Task to complete:
Copy the lines of the listing below, from the line with "genus: Asplenium" up to and including the line with "genus: Clavija", reproducing each one without any change.

Collection entries:
----

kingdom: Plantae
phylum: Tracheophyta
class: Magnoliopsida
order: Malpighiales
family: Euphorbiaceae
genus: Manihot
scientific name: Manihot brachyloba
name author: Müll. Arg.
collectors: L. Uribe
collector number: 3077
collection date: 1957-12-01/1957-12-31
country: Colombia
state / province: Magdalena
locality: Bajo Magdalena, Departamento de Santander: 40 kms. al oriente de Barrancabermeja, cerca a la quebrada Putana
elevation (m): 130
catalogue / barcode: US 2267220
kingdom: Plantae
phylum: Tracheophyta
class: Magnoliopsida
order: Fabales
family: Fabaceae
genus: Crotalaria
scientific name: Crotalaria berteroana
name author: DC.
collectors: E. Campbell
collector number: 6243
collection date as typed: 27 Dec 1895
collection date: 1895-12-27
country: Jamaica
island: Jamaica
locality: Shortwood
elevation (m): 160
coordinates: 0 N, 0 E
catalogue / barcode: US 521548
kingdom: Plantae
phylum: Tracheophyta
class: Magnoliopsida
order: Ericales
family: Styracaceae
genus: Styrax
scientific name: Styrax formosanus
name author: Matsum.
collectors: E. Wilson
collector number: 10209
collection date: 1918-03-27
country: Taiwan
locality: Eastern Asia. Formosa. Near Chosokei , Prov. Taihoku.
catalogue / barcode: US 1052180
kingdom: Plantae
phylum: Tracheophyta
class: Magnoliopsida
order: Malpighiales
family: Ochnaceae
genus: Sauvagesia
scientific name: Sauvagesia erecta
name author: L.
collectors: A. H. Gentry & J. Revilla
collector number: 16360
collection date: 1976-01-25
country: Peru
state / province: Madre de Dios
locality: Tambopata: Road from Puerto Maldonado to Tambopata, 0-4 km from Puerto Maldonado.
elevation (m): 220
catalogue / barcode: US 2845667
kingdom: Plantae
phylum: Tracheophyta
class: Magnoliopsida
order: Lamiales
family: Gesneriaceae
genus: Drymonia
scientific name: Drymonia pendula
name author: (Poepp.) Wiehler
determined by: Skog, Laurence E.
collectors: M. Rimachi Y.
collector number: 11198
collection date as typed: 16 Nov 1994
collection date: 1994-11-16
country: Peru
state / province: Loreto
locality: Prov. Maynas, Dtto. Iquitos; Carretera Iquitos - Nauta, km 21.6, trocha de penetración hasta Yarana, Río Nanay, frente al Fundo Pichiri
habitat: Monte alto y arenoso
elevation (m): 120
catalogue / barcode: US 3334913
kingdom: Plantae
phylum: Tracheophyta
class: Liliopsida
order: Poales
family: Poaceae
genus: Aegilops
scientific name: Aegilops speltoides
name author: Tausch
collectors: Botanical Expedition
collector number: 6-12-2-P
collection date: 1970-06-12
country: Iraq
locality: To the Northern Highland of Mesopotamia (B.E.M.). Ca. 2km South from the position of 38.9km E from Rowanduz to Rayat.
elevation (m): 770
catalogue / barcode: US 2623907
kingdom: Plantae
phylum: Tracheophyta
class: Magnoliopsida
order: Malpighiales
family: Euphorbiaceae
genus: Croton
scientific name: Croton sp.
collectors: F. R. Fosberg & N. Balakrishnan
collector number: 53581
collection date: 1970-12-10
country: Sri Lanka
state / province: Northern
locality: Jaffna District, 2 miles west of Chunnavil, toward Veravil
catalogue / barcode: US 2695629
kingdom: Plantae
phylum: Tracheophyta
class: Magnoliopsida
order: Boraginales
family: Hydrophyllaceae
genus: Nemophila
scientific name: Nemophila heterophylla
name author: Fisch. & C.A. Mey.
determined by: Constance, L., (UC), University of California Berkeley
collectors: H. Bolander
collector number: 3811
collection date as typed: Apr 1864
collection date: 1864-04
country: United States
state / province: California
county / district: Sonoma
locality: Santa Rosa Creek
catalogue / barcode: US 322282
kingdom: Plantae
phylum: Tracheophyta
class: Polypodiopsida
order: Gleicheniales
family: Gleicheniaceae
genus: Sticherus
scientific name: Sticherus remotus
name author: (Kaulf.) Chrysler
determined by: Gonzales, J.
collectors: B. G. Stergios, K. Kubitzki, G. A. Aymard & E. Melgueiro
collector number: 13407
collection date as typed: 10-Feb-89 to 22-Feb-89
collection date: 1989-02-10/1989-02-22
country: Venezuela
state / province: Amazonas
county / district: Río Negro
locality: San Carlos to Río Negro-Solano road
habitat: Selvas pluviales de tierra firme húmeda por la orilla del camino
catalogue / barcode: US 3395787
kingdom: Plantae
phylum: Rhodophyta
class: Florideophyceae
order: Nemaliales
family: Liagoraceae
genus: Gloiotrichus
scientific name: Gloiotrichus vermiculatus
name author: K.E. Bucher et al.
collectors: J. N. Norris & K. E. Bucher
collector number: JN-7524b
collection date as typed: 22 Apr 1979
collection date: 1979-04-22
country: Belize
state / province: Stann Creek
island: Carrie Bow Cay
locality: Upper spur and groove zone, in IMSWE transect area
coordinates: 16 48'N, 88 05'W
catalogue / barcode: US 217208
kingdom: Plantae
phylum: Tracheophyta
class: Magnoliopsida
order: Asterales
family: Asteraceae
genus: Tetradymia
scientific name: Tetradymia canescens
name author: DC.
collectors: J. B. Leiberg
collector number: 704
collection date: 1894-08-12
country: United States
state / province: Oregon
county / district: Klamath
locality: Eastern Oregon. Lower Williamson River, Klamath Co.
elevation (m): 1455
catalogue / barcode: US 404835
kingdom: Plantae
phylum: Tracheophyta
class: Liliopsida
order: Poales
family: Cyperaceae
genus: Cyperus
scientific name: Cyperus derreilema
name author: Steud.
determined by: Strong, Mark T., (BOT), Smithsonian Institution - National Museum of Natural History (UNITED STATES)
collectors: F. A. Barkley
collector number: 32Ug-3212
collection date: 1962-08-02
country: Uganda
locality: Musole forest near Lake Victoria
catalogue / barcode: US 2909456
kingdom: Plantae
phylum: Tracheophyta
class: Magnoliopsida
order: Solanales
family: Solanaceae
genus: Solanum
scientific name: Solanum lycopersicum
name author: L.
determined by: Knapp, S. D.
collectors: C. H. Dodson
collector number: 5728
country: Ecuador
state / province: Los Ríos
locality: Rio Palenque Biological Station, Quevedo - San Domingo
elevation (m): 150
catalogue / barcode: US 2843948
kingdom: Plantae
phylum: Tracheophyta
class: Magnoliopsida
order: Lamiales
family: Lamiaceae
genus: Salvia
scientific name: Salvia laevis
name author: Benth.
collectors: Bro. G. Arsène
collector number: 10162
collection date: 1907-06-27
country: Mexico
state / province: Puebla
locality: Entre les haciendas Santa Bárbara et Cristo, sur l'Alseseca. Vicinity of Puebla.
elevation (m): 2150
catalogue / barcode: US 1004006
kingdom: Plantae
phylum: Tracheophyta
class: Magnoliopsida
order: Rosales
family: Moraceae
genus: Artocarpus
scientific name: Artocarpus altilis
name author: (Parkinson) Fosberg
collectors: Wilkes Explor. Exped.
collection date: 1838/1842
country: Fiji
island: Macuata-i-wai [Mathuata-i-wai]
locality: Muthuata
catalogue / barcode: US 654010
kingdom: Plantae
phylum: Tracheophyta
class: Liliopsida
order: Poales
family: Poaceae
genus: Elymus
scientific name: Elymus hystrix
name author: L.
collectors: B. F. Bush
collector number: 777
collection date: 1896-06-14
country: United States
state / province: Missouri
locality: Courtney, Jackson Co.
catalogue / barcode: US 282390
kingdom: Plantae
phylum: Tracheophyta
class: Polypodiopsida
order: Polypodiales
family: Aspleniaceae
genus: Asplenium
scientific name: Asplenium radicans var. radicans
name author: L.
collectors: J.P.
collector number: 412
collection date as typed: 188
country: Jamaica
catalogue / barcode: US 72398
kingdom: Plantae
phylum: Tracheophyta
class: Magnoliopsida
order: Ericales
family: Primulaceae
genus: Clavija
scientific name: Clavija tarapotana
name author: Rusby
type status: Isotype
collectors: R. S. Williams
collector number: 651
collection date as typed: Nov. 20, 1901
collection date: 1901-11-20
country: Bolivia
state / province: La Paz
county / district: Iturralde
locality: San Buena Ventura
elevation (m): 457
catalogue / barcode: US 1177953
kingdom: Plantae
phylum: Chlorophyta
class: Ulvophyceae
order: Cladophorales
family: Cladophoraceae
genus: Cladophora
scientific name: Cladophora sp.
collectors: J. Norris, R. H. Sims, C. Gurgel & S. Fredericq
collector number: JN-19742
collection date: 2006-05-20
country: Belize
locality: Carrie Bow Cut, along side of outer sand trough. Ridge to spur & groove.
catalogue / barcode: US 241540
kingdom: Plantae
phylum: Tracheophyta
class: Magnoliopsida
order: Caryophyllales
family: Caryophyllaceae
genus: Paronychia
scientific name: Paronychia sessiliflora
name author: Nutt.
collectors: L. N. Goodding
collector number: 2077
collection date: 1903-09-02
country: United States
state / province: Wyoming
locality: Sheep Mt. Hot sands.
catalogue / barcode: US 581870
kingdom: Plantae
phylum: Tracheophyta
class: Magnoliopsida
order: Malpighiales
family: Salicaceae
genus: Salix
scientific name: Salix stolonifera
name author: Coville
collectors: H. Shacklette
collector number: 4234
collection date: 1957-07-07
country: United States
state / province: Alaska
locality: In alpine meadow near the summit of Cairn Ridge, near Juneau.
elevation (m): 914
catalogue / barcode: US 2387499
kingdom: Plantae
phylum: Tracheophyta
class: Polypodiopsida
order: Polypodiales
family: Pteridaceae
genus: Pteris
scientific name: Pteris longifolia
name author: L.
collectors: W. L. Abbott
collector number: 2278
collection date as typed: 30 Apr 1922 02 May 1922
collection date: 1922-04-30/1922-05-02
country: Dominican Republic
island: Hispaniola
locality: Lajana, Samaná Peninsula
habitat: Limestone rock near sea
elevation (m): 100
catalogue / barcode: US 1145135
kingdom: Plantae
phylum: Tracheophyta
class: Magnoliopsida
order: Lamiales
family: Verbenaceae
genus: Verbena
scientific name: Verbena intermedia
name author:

----

Solution to this task:
genus: Asplenium
scientific name: Asplenium radicans var. radicans
name author: L.
collectors: J.P.
collector number: 412
collection date as typed: 188
country: Jamaica
catalogue / barcode: US 72398
kingdom: Plantae
phylum: Tracheophyta
class: Magnoliopsida
order: Ericales
family: Primulaceae
genus: Clavija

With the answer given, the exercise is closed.